Je ferai à l'homme un autre reproche; c'est qu'il est la seule espèce où l'individu soit son propre ennemi. L'homme se prive lui-même de sommeil, se nourrit d'aliments qui abrégent sa vie, les femmes se serrent dans des corsets, au point d'embarrasser le jeu de leurs organes, et même de déplacer leurs côtes. Les hommes, non contents de deux ou trois besoins réels que la nature leur a imposés, s'en créent chaque jour de nouveaux, et épuisent tout leur génie à inventer de nouveaux moyens d'être pauvres et misérables.
LETTRE XXVII.
Hier, un enfant est entré dans mon jardin, il a entouré de petits bâtons un espace de terre long et large d'un pas; puis il a cueilli des roses, et les a plantées, en enfonçant la queue dans la terre; il a fait de même d'un très-bel œillet.
Quand je suis rentré, j'ai ressenti un vif mouvement d'impatience, et si l'enfant avait été là, il est probable que je l'aurais grondé sévèrement; mais il est sorti, heureusement pour lui que j'aurais effrayé, heureusement pour moi qui n'aurais pu guère manquer de dire des sottises.
Ne le voyant pas, j'ai un peu réfléchi, et je me suis rappelé deux choses.—La première est que je fais précisément comme cet enfant: avant d'avoir un jardin à moi, je me promenais librement dans les bois et sur les rivages des fleuves et de la mer; un jour, j'ai acheté un grand carré de terre que j'ai entouré de pierres en forme de mur, et j'ai planté dedans des arbres et des fleurs enlevés à toutes sortes de terrains. L'enfant pouvait se promener dans tout mon jardin, voir, respirer toutes les fleurs; il a mieux aimé entourer un petit carré, et y piquer deux ou trois de ces mêmes fleurs, exactement comme moi, seulement cela ne lui a coûté que le temps de le faire, et moi j'ai donné de l'argent. Puis, quand son jardin a été fait, il l'a laissé là, a été s'amuser à autre chose et l'a oublié; tandis que moi, avec ce carré de terre, j'ai acheté mille et mille soucis.

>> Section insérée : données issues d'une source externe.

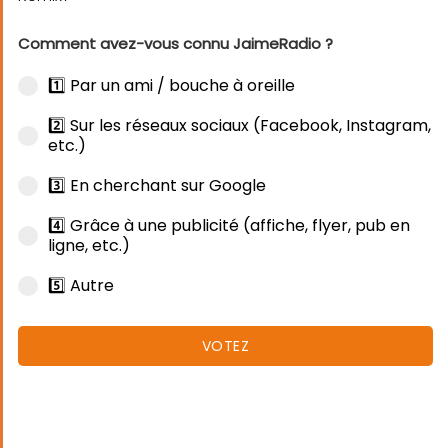
Comment avez-vous connu JaimeRadio ?
1️⃣ Par un ami / bouche à oreille
2️⃣ Sur les réseaux sociaux (Facebook, Instagram,
etc.)
3️⃣ En cherchant sur Google
4️⃣ Grâce à une publicité (affiche, flyer, pub en
ligne, etc.)
5️⃣ Autre
VOTEZ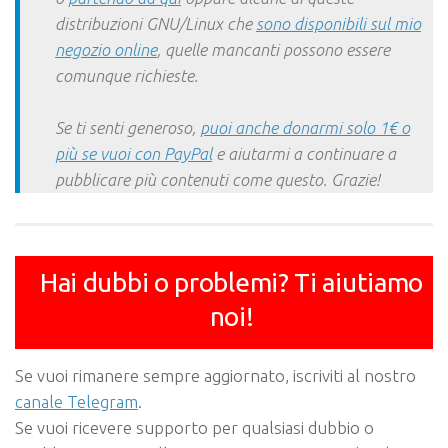
distribuzioni GNU/Linux che
sono disponibili sul mio
negozio online
, quelle mancanti possono essere
comunque richieste.
Se ti senti generoso,
puoi anche donarmi solo 1€ o
più se vuoi con PayPal
e aiutarmi a continuare a
pubblicare più contenuti come questo. Grazie!
Hai dubbi o problemi? Ti aiutiamo
noi!
Se vuoi rimanere sempre aggiornato, iscriviti al nostro
canale Telegram
.
Se vuoi ricevere supporto per qualsiasi dubbio o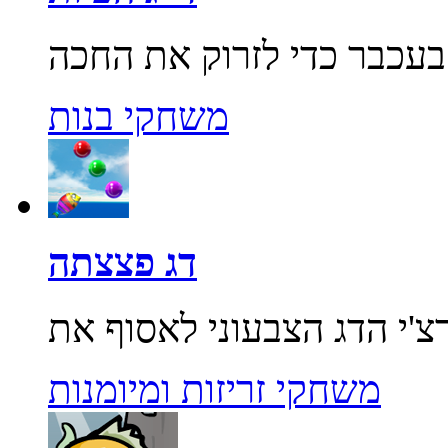
משחקי בנות
דג פצצתה
משחקי זריזות ומיומנות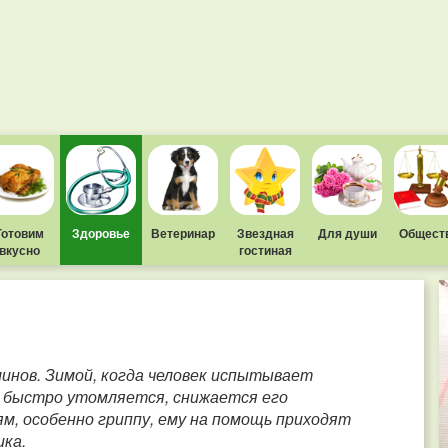
Готовим
Здоровье
Ветеринар
Звездная
Для души
Общест
вкусно
гостиная
инов. Зимой, когда человек испытывает
 быстро утомляется, снижается его
, особенно гриппу, ему на помощь приходят
ка.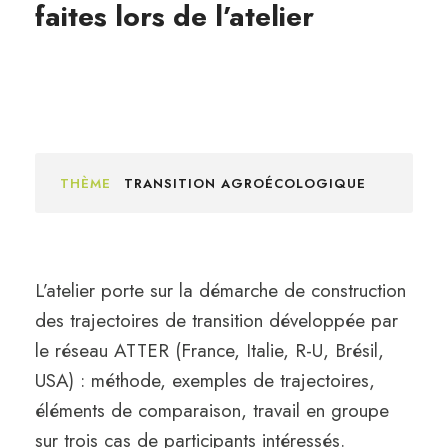
faites lors de l’atelier
THÈME
TRANSITION AGROÉCOLOGIQUE
L’atelier porte sur la démarche de construction
des trajectoires de transition développée par
le réseau ATTER (France, Italie, R-U, Brésil,
USA) : méthode, exemples de trajectoires,
éléments de comparaison, travail en groupe
sur trois cas de participants intéressés.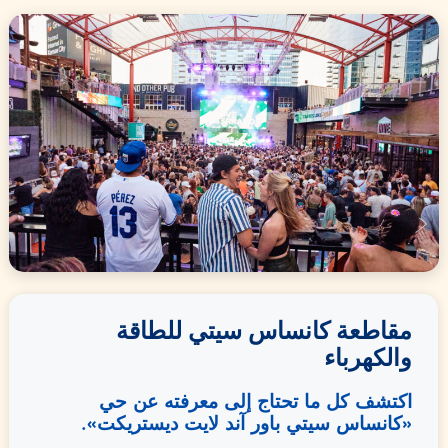
مقاطعة كانساس سيتي للطاقة
والكهرباء
اكتشف كل ما تحتاج إلى معرفته عن حي
«كانساس سيتي باور آند لايت ديستريكت».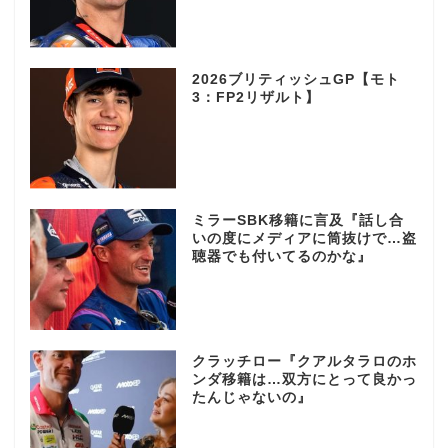
2026ブリティッシュGP【モト
3：FP2リザルト】
ミラーSBK移籍に言及『話し合
いの度にメディアに筒抜けで…盗
聴器でも付いてるのかな』
クラッチロー『クアルタラロのホ
ンダ移籍は…双方にとって良かっ
たんじゃないの』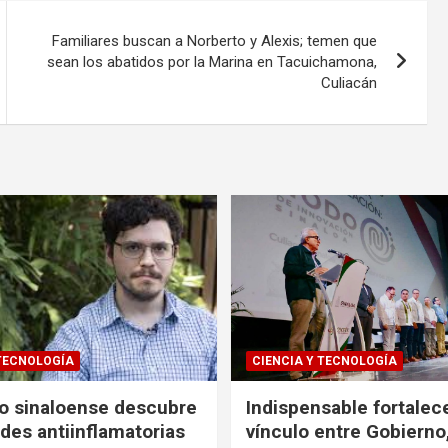
Familiares buscan a Norberto y Alexis; temen que
sean los abatidos por la Marina en Tacuichamona,
Culiacán
 TECNOLOGÍA
CIENCIA Y TECNOLOGÍA
co sinaloense descubre
Indispensable fortalece
des antiinflamatorias
vínculo entre Gobierno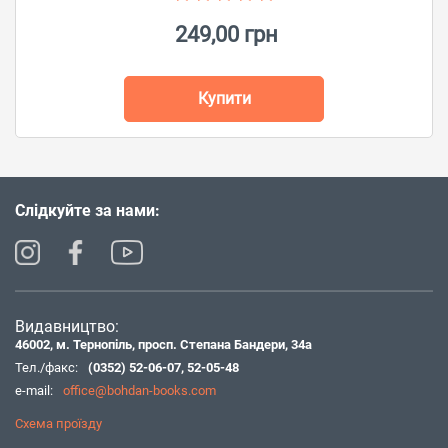
249,00 грн
Купити
Слідкуйте за нами:
Видавництво:
46002, м. Тернопіль, просп. Степана Бандери, 34а
Тел./факс:
(0352) 52-06-07
,
52-05-48
e-mail:
office@bohdan-books.com
Схема проїзду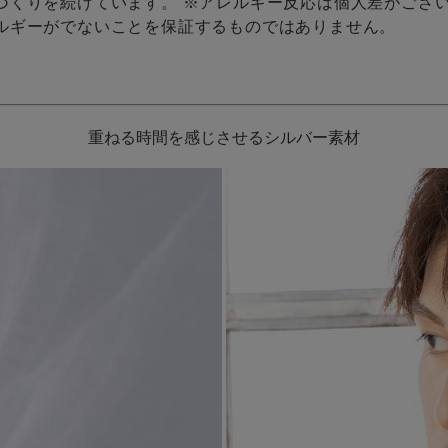
づくりを続けています。 ※アレルギー反応は個人差がござ
ルギーがでないことを保証するものではありません。
重ねる時間を感じさせるシルバー素材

Si le vent mugit en fureur, autrefois il cassait un arbre, et c'était un spectacle pour moi; aujourd'hui il brise un de mes arbres, et c'est une crainte avant, un regret et une perte après.
J'aimais les vieux murs ruinés tombant en poudre, et servant de retraite aux lézards; aujourd'hui j'ai bien envie de faire réparer mon mur dont quelques pierres se sont détachées.
La seconde chose que je me suis rappelée, c'est que j'ai fait autrefois, étant enfant, dans le jardin d'un autre, précisément ce que cet enfant a fait hier dans le mien.
Nous étions alors tout petits, mon frère et moi, et l'on nous envoyait le matin à une sorte d'école, non pas, je suppose, pour que nous apprissions quelque chose, non pour que nous fussions à l'école, mais pour que nous ne fussions pas à la maison, où probablement nous faisions plus de bruit qu'on ne le souhaitait.